1- 6100 sayılı HMK"nın 373. maddesinin 1. bendi "Yargıtay ilgili dairesinin tamamen veya kısmen bozma kararı, başvurunun bölge adliye mahkemesi tarafından esastan reddi kararına ilişkin ise bölge adliye mahkemesi kararı kaldırılarak dosya, kararı veren İlk Derece Mahkemesine veya uygun görülecek diğer bir İlk Derece Mahkemesine, kararın bir örneği de bölge adliye mahkemesine gönderilir." 2. bendi "Bölge Adliye Mahkemesinin düzelterek veya yeniden esas hakkında verdiği karar Yargıtayca tamamen veya kısmen bozulduğu takdirde dosya, kararı veren bölge adliye mahkemesi veya uygun görülen diğer bir Bölge Adliye Mahkemesine gönderilir." şeklinde düzenlenmiş olup, Dairemizin yerleşik uygulamalarına göre Bölge Adliye Mahkemesinin, İlk Derece Mahkemesi kararını kaldırıp yeniden esas hakkında karar vermesi ve Bölge Adliye Mahkemesi kararının Yargıtay"ca bozulması halinde bozmaya karşı gerek direnme, gerekse bozmaya uyarak yeniden karar verme hak ve yetkisi Bölge Adliye Mahkemesine aittir.
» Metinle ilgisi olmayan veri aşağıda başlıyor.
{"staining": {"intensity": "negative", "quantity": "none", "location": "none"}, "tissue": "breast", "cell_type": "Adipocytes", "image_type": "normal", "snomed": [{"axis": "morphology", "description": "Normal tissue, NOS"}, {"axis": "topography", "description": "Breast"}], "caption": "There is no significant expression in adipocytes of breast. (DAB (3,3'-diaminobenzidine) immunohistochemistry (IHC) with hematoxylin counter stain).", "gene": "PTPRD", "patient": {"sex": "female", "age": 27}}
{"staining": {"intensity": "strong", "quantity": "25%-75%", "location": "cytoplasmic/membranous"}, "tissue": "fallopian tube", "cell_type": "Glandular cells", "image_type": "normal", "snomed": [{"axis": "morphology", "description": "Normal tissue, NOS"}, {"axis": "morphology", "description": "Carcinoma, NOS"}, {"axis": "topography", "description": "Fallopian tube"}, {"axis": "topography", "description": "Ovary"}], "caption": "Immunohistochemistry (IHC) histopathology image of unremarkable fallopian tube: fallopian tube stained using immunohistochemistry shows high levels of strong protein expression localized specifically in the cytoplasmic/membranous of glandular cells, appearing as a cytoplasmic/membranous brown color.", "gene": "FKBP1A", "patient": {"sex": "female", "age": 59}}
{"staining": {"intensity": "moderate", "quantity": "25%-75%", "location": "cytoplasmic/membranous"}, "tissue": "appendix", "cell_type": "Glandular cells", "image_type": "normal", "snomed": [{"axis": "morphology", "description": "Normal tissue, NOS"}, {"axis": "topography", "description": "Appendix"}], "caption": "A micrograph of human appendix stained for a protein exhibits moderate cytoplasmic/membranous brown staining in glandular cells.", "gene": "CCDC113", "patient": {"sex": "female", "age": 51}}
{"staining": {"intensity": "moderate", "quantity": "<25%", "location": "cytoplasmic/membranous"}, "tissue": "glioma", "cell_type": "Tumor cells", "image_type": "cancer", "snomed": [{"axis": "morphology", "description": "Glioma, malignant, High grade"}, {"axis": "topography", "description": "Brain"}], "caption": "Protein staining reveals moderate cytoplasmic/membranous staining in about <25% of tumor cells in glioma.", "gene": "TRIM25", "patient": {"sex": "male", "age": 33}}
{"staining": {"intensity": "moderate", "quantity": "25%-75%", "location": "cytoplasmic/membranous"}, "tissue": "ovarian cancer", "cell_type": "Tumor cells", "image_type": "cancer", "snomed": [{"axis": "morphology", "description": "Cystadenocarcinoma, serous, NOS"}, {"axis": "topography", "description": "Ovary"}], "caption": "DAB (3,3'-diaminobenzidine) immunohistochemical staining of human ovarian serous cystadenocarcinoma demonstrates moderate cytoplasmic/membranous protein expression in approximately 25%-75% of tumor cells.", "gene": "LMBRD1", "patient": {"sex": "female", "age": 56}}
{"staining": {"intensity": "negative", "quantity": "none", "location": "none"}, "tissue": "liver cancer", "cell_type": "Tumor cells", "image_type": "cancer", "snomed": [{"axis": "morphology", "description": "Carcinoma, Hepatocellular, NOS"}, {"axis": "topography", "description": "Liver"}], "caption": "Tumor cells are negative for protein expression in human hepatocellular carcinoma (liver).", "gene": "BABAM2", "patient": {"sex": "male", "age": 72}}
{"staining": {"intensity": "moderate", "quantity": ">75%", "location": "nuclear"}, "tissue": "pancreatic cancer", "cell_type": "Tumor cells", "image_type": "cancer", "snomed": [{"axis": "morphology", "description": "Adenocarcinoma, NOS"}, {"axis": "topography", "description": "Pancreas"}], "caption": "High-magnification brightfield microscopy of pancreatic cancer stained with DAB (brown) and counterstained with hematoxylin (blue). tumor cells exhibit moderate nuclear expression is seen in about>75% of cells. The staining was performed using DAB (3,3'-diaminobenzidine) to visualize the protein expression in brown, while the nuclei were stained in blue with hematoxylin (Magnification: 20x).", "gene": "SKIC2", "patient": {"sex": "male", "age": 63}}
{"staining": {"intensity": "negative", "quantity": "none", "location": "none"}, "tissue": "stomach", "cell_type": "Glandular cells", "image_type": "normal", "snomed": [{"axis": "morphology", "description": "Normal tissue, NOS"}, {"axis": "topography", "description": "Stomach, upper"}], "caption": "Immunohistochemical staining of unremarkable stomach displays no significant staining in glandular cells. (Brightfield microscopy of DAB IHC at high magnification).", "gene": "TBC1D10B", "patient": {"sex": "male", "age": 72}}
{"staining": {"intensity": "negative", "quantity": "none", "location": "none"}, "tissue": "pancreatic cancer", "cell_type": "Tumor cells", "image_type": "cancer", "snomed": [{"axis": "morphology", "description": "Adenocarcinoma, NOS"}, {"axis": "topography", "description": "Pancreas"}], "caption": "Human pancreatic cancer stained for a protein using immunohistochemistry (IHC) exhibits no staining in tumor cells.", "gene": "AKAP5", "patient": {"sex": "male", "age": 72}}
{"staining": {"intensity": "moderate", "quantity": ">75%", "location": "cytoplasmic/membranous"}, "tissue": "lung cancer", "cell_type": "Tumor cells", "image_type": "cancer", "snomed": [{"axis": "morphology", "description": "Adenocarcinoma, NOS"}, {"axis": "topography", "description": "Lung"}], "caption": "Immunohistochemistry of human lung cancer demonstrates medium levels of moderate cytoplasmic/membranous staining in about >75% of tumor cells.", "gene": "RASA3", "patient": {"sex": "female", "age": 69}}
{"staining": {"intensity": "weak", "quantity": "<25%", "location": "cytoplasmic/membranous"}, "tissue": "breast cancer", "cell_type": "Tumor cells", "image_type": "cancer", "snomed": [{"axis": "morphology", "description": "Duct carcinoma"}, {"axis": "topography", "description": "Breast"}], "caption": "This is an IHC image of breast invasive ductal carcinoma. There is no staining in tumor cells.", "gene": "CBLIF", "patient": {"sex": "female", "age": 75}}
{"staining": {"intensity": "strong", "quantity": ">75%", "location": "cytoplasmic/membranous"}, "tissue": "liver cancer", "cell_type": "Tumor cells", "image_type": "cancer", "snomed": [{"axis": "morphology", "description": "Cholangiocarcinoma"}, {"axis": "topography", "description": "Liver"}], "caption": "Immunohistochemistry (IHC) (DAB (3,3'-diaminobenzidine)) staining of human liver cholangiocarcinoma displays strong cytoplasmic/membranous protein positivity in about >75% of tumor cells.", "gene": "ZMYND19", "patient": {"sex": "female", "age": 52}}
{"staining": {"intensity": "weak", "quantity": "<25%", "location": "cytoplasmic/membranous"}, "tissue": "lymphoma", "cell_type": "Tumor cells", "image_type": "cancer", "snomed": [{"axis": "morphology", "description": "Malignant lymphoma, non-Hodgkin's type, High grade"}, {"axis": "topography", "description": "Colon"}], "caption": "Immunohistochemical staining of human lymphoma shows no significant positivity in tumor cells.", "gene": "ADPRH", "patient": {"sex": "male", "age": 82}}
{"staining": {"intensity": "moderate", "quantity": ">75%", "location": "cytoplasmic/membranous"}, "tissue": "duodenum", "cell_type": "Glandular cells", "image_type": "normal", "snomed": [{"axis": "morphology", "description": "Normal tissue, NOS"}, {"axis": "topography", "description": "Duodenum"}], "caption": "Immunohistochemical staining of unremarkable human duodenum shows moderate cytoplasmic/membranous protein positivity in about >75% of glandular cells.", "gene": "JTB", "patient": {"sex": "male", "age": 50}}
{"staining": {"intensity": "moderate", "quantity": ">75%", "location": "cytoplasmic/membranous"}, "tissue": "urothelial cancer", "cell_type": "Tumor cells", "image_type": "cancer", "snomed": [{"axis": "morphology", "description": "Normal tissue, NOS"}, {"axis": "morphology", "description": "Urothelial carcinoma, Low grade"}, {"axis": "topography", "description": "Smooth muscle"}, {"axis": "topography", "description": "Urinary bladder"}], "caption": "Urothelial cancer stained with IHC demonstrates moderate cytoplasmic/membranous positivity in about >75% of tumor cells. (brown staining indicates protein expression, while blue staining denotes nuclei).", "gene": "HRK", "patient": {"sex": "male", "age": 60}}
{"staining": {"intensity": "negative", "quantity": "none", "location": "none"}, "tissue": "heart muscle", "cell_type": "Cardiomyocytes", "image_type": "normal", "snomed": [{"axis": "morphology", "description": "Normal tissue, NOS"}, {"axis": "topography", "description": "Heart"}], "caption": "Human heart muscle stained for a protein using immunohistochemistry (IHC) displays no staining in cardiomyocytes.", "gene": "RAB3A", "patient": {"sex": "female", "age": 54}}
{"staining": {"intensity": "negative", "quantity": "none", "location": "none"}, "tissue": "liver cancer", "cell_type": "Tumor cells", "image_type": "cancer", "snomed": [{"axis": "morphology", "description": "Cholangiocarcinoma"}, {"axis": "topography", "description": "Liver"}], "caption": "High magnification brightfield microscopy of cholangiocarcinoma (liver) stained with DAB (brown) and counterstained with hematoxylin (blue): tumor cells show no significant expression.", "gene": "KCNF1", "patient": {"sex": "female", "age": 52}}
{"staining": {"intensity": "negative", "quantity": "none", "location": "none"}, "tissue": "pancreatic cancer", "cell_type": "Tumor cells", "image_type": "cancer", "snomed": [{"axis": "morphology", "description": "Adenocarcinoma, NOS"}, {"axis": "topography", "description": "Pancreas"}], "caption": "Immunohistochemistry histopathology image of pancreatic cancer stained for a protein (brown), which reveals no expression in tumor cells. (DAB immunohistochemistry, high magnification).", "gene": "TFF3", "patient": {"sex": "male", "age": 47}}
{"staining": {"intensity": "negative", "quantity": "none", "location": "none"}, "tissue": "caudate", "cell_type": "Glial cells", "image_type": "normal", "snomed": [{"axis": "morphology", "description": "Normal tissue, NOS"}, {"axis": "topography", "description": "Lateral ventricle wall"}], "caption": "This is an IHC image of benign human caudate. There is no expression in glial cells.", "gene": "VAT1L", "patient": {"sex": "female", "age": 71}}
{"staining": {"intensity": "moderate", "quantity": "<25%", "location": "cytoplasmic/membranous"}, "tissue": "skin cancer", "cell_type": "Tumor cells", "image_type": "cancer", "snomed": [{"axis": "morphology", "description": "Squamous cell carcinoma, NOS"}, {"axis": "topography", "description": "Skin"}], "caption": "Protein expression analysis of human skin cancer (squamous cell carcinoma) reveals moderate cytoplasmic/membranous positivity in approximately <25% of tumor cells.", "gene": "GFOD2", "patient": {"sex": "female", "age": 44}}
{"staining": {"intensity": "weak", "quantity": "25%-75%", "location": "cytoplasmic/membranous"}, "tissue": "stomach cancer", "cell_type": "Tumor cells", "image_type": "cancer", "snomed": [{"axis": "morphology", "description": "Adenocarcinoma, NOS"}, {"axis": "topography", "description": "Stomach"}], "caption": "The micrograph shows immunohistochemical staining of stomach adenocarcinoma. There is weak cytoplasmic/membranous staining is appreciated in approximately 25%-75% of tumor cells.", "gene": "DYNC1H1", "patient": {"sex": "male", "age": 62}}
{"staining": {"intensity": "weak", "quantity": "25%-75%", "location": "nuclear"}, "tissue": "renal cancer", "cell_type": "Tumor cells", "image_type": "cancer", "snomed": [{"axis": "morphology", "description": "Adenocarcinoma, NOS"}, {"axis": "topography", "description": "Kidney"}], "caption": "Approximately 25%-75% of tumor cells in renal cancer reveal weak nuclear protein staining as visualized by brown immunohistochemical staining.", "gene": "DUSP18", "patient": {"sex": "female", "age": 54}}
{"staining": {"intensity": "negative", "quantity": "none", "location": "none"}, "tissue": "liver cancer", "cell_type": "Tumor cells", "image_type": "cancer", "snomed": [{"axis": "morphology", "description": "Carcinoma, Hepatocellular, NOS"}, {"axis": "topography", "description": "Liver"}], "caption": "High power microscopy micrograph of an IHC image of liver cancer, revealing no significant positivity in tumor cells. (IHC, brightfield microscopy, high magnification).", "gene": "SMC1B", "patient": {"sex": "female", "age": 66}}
Bölge Adliye Mahkemesi"nin hüküm mahkemesi sıfatıyla verdiği yeniden esas hakkındaki karar sonrasında HMK"nın 360. maddesinin atfıyla ilk derece mahkemelerinde uygulanan yargılama usulüne göre yargılama yapıp öncelikle Yargıtay bozma kararına karşı HMK"nın 373/3. maddesi gereğince uyma veya direnme konusunda bir karar verir; bu kararı yine hüküm mahkemesi sıfatıyla vermektedir. Bozmaya uyduğu takdirde artık yargılamaya hüküm mahkemesi sıfatıyla devam etmekte olduğundan bozma kararına uygun olarak yeniden esas hakkında karar vermelidir.
Somut olayda, İlk Derece Mahkemesi"nin 22.06.2017 tarihli davanın reddine dair kararına karşı davacılar vekilince istinaf yoluna başvurulması üzerine Bölge Adliye Mahkemesince 31.01.2018 tarihli kararla davacı vekilinin istinaf başvurusunun esastan reddine karar verilmiştir. Bu kararın davacı vekilince temyizi üzerine Dairemizin 26.06.2019 tarihli kararı ile Bölge Adliye Mahkemesi kararı bozulmuş, Bölge Adliye Mahkemesince Dairemizin bozma ilamına uyulmuştur. Bu durumda Bölge Adliye Mahkemesince hüküm mahkemesi sıfatıyla bozmaya uyulduğundan artık davanın esası hakkında yeniden hüküm kurulması gerekirken bundan zuhulle bu kez denetim mahkemesi sıfatıyla HMK"nın 353/1-b1 maddesi uyarınca davacının istinaf başvurusunun esastan reddine dair karar verilmesi yerinde olmamış, Bölge Adliye Mahkemesi kararının bu yönden re"sen bozulması gerekmiştir.
2- Bozma sebep ve şekline göre davacılar vekilinin temyiz itirazlarının şimdilik incelenmesine gerek görülmemiştir.
SONUÇ: Yukarda (1) nolu bentte açıklanan nedenlerle, Bölge Adliye Mahkemesi kararının resen BOZULMASINA, (2) nolu bentte açıklanan nedenlerle davacılar vekilinin temyiz itirazlarının şimdilik incelenmesine yer olmadığına, HMK"nın 373/2. maddesi uyarınca dava dosyasının Bölge Adliye Mahkemesi"ne gönderilmesine, ödediği peşin temyiz harcının isteği halinde temyiz eden davacıların hisse temsil kayyımı ..."a iadesine, 25/11/2021 tarihinde oybirliğiyle karar verildi.